I'm playing a bit around with the ASP.NET MVC "MIX08 preview" and I wanted to use a different approach to testing the RedirectToAction method.

SubText fellow Phil Haack wrote some sample tests back in December with the previous preview version of aspnetmvc, but I wanted to play around a bit so I wrote my own version.

[TestMethod]
public void AboutOverride()
{
HomeControllerForTest controller = new HomeControllerForTest();

controller.About();

Assert.AreEqual("Index", controller.SelectedViewName,
"Should have redirected to Index");
}

internal class HomeControllerForTest : HomeController
{
public string SelectedViewName { get; private set; }

protected override void RenderView(string viewName,
string masterName, object viewData)
{
SelectedViewName = viewName;
}

protected override void RedirectToAction(RouteValueDictionary values)
{
string action = (string)values["action"];
GetType().GetMethod(action).Invoke(this, null);
}
}

Here I'm using the "Extract and Override Call" testing pattern that is used in testing "Legacy code" (also called "Test Specific Subclass") to have the controller call "my" implementations of the RenderView and RedirectToAction methods that don't have dependencies on the http and  MVC contexts.

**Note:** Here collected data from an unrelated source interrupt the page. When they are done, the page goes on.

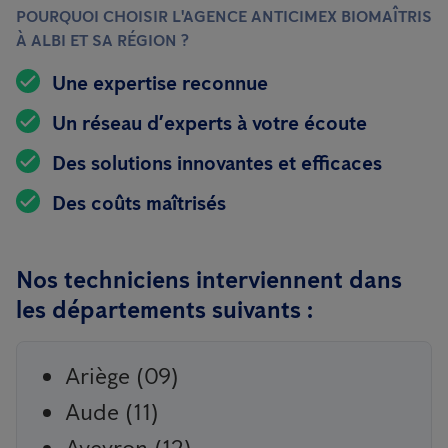
POURQUOI CHOISIR L'AGENCE ANTICIMEX BIOMAÎTRIS
À ALBI ET SA RÉGION ?
Une expertise reconnue
Un réseau d’experts à votre écoute
Des solutions innovantes et efficaces
Des coûts maîtrisés
Nos techniciens interviennent dans
les départements suivants :
Ariège (09)
Aude (11)
Aveyron (12)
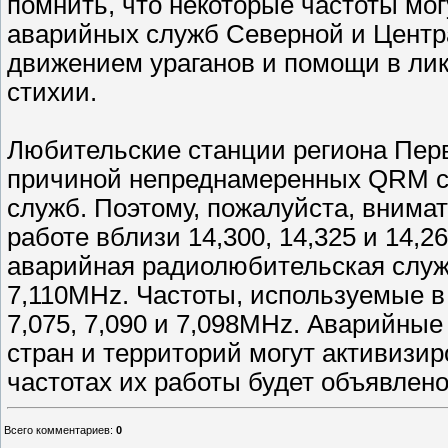
помнить, что некоторые частоты мо
аварийных служб Северной и Центр
движением ураганов и помощи в ли
стихии.
Любительские станции региона Перв
причиной непреднамеренных QRM с
служб. Поэтому, пожалуйста, внимат
работе вблизи 14,300, 14,325 и 14,2
аварийная радиолюбительская служба
7,110MHz. Частоты, используемые в 
7,075, 7,090 и 7,098MHz. Аварийны
стран и территорий могут активизир
частотах их работы будет объявлен
Всего комментариев
:
0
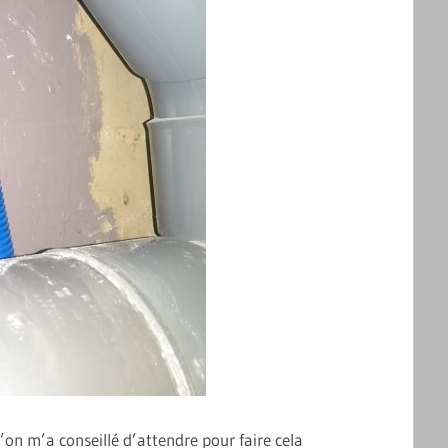
n m’a conseillé d’attendre pour faire cela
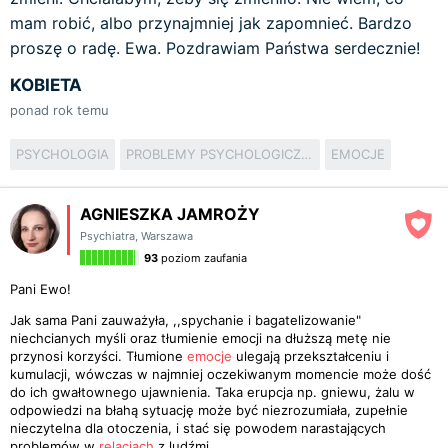
mam robić, albo przynajmniej jak zapomnieć. Bardzo
proszę o radę. Ewa. Pozdrawiam Państwa serdecznie!
KOBIETA
ponad rok temu
PSYCHOLOGIA
PROBLEMY PSYCHOLOGICZNE
EMOCJE
AGNIESZKA JAMROŻY
Psychiatra
,
Warszawa
93
poziom zaufania
Pani Ewo!
Jak sama Pani zauważyła, ,,spychanie i bagatelizowanie"
niechcianych myśli oraz tłumienie emocji na dłuższą metę nie
przynosi korzyści. Tłumione
emocje
ulegają przekształceniu i
kumulacji, wówczas w najmniej oczekiwanym momencie może dość
do ich gwałtownego ujawnienia. Taka erupcja np. gniewu, żalu w
odpowiedzi na błahą sytuację może być niezrozumiała, zupełnie
nieczytelna dla otoczenia, i stać się powodem narastających
problemów w
relacjach
z ludźmi.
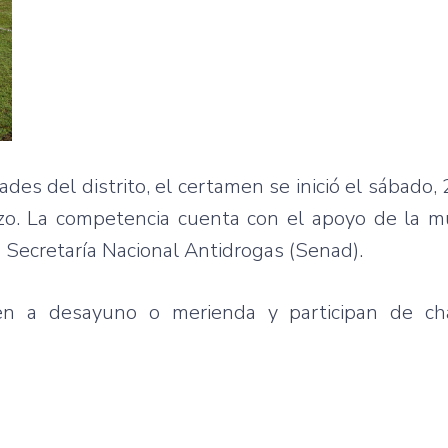
es del distrito, el certamen se inició el sábado,
zo. La competencia cuenta con el apoyo de la mu
a Secretaría Nacional Antidrogas (Senad).
n a desayuno o merienda y participan de cha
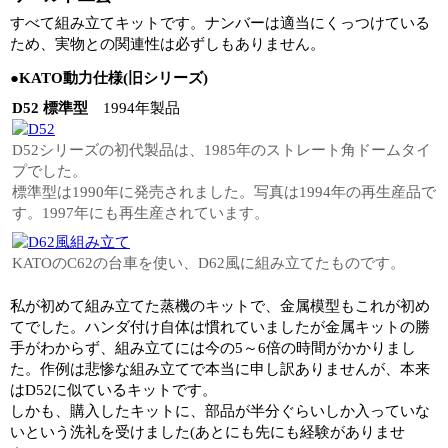
すべて組み立てキットです。ナンバーは適当にくっつけている
ため、実物との関連性は必ずしもありません。
●KATO動力仕様(旧シリーズ)
D52 標準型
1994年製品
D52シリーズの初代製品は、1985年のストレート角ドームタイ
プでした。
標準型は1990年に発売されました。写真は1994年の再生産品で
す。1997年にも再生産されています。
KATOのC62の台車を使い、D62風に組み立てたものです。
私が初めて組み立てた蒸機のキットで、金属模型もこれが初め
てでした。ハンダ付け自体は慣れていましたが金属キットの勝
手がわからず、組み立てには今の5～6倍の時間がかかりまし
た。作例は悲惨な組み立てで本当に申し訳ありませんが、本来
はD52に似ているキットです。
しかも、購入したキットに、部品が半分ぐらいしか入っていな
いという洗礼を受けました(あとにも先にも経験がありませ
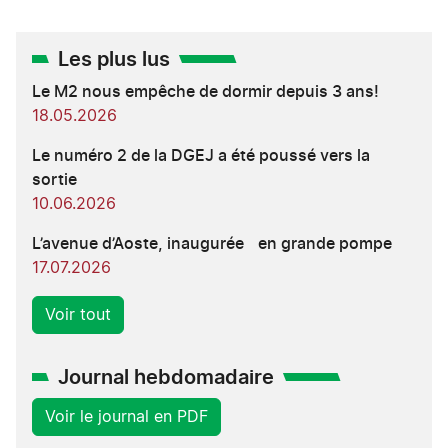
Les plus lus
Le M2 nous empêche de dormir depuis 3 ans!
18.05.2026
Le numéro 2 de la DGEJ a été poussé vers la
sortie
10.06.2026
L’avenue d’Aoste, inaugurée en grande pompe
17.07.2026
Voir tout
Journal hebdomadaire
Voir le journal en PDF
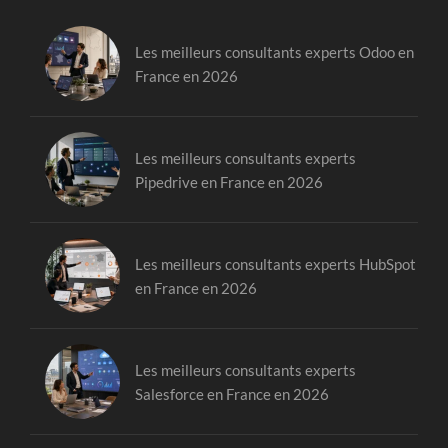
Les meilleurs consultants experts Odoo en
France en 2026
Les meilleurs consultants experts
Pipedrive en France en 2026
Les meilleurs consultants experts HubSpot
en France en 2026
Les meilleurs consultants experts
Salesforce en France en 2026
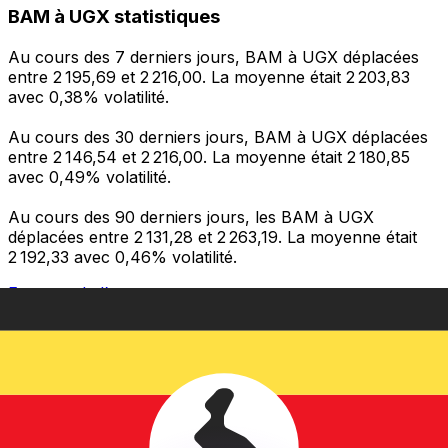
BAM à UGX statistiques
Au cours des 7 derniers jours, BAM à UGX déplacées
entre 2 195,69 et 2 216,00. La moyenne était 2 203,83
avec 0,38% volatilité.
Au cours des 30 derniers jours, BAM à UGX déplacées
entre 2 146,54 et 2 216,00. La moyenne était 2 180,85
avec 0,49% volatilité.
Au cours des 90 derniers jours, les BAM à UGX
déplacées entre 2 131,28 et 2 263,19. La moyenne était
2 192,33 avec 0,46% volatilité.
Envoyer de l’argent
Gérez votre argent et vos devises lorsque vous
êtes en déplacement
L'application Xe réunit toutes les fonctionnalités
nécessaires pour vos transferts d'argent internationaux
et la gestion de vos devises. Convertissez des devises,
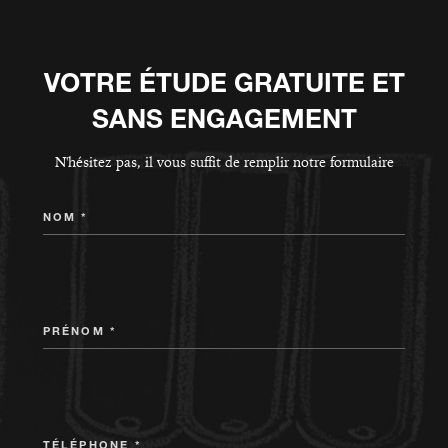
VOTRE ÉTUDE GRATUITE ET
SANS ENGAGEMENT
N'hésitez pas, il vous suffit de remplir notre formulaire
NOM *
PRÉNOM *
TÉLÉPHONE *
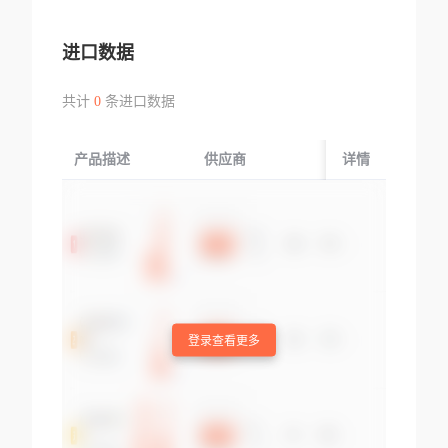
进口数据
共计
0
条进口数据
产品描述
供应商
起运国/地区
详情
登录查看更多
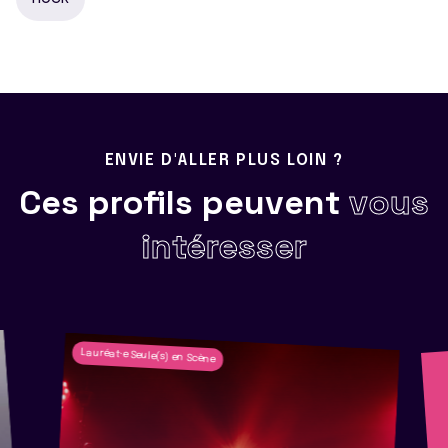
ENVIE D'ALLER PLUS LOIN ?
Ces profils peuvent
vous
intéresser
Lauréat·e Seule(s) en Scène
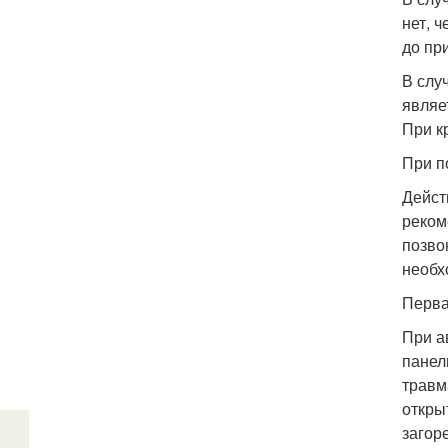
нет, 
до пр
В слу
являе
При к
При п
Дейст
реком
позво
необх
Перва
При а
панел
травм
откры
загор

Even though it's a testing pattern for Legacy code, and the ASP.NET MVC is a brand new framework I prefer using this approach over the Catalog of TDD Anti-Pattern (I can spot at least 3 TDD anti-patterns in that test) that is the same version with mocking and setting internal behaviors, at least for this kind of tests.

Probably Phil test is more "unit" than mine since he only tests that the action only calls a redirect while mine tests 2 things: the redirect itself  and the fact that the Index action renders the Index view. Furthermore one could easily make the test pass rendering the Index view directly from the About action. But I was just playing with code, so, don't shoot me for that.